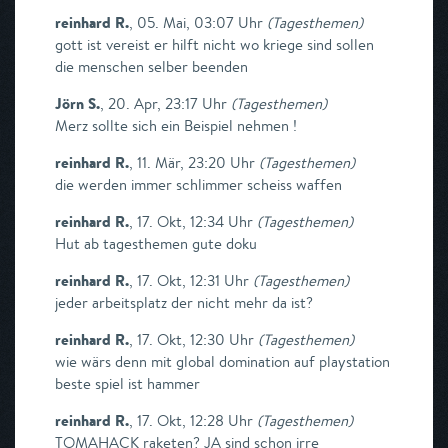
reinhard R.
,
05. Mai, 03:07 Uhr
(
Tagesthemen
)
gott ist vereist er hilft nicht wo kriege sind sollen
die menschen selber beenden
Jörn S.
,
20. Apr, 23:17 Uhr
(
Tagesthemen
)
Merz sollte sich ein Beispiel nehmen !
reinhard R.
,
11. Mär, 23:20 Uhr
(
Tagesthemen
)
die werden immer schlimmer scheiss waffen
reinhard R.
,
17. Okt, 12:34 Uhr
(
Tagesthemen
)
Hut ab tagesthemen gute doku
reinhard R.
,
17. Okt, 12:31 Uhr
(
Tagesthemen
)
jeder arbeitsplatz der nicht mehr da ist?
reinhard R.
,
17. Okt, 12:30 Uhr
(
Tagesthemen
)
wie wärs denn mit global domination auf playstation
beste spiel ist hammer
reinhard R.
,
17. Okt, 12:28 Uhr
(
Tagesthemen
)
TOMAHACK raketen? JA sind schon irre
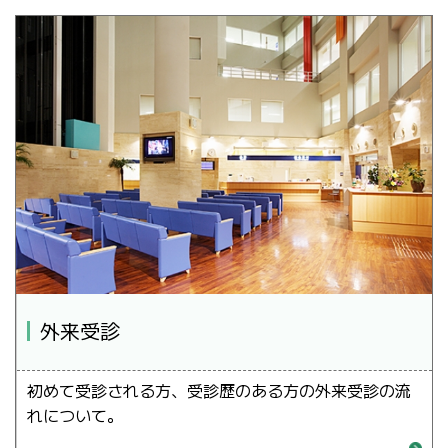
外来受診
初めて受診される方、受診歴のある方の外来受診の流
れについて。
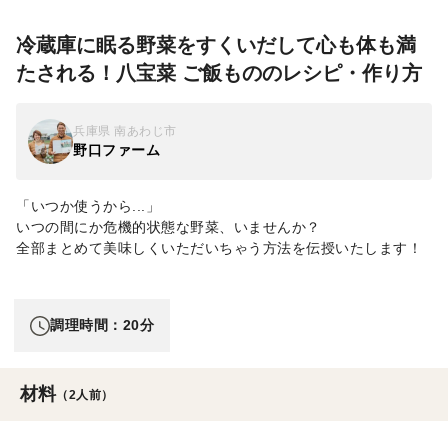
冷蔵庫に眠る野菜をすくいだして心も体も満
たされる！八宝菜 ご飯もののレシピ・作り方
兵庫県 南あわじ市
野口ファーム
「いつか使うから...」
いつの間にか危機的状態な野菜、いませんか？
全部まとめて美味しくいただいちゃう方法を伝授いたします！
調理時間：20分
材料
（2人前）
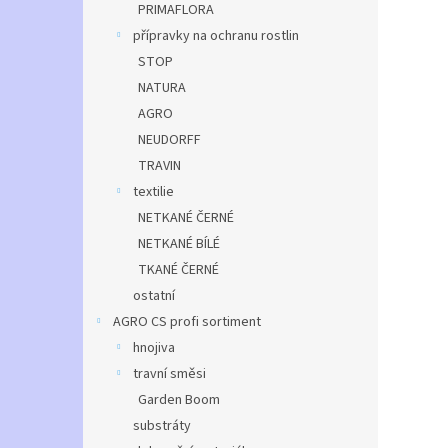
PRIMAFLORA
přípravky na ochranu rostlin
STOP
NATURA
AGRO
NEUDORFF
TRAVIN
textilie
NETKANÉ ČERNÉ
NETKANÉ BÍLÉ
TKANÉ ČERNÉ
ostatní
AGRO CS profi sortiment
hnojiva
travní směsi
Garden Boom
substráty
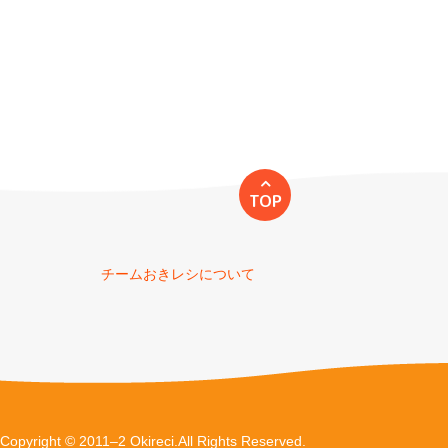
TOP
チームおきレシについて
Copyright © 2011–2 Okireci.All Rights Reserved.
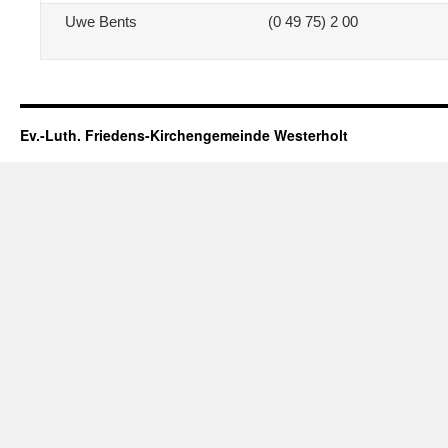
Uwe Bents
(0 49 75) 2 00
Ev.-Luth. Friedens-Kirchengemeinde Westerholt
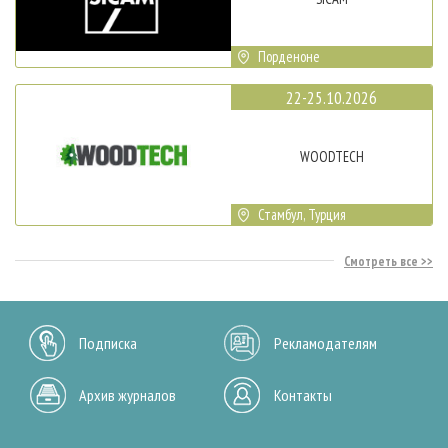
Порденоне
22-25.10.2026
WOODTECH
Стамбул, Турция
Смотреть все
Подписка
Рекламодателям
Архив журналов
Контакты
· · · · · · ·
- **What is being asked**: Only the lines above from the one with "いつの間にか危機的状態な野菜、いませんか？" to the one with "(0 49 75) 2 00" should be printed, both included and exactly as written; no picture belongs in the copy.

- **Answer**:
いつの間にか危機的状態な野菜、いませんか？
全部まとめて美味しくいただいちゃう方法を伝授いたします！
調理時間：20分
材料
（2人前）
PRIMAFLORA
přípravky na ochranu rostlin
STOP
NATURA
AGRO
NEUDORFF
TRAVIN
textilie
NETKANÉ ČERNÉ
NETKANÉ BÍLÉ
TKANÉ ČERNÉ
ostatní
AGRO CS profi sortiment
hnojiva
travní směsi
Garden Boom
substráty
TOP
チームおきレシについて
Copyright © 2011–2 Okireci.All Rights Reserved.
Uwe Bents
(0 49 75) 2 00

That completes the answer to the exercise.